----- RECORDS FOR THE TASK -----

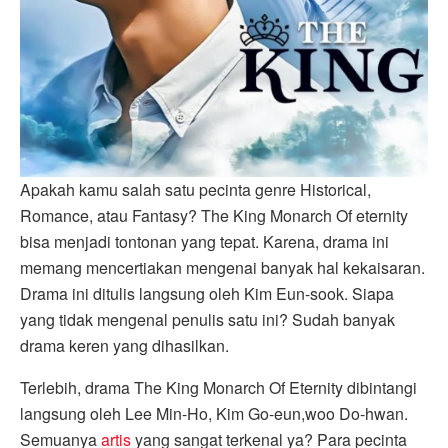
Apakah kamu salah satu pecinta genre Historical,
Romance, atau Fantasy? The King Monarch Of eternity
bisa menjadi tontonan yang tepat. Karena, drama ini
memang mencertiakan mengenai banyak hal kekaisaran.
Drama ini ditulis langsung oleh Kim Eun-sook. Siapa
yang tidak mengenal penulis satu ini? Sudah banyak
drama keren yang dihasilkan.
Terlebih, drama The King Monarch Of Eternity dibintangi
langsung oleh Lee Min-Ho, Kim Go-eun,woo Do-hwan.
Semuanya
artis
yang sangat terkenal ya? Para pecinta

-----

EXERCISE DIRECTIONS:
The material above is to be repeated word for word, with no images kept.

OUTPUT OF THE EXERCISE:
Apakah kamu salah satu pecinta genre Historical,
Romance, atau Fantasy? The King Monarch Of eternity
bisa menjadi tontonan yang tepat. Karena, drama ini
memang mencertiakan mengenai banyak hal kekaisaran.
Drama ini ditulis langsung oleh Kim Eun-sook. Siapa
yang tidak mengenal penulis satu ini? Sudah banyak
drama keren yang dihasilkan.
Terlebih, drama The King Monarch Of Eternity dibintangi
langsung oleh Lee Min-Ho, Kim Go-eun,woo Do-hwan.
Semuanya
artis
yang sangat terkenal ya? Para pecinta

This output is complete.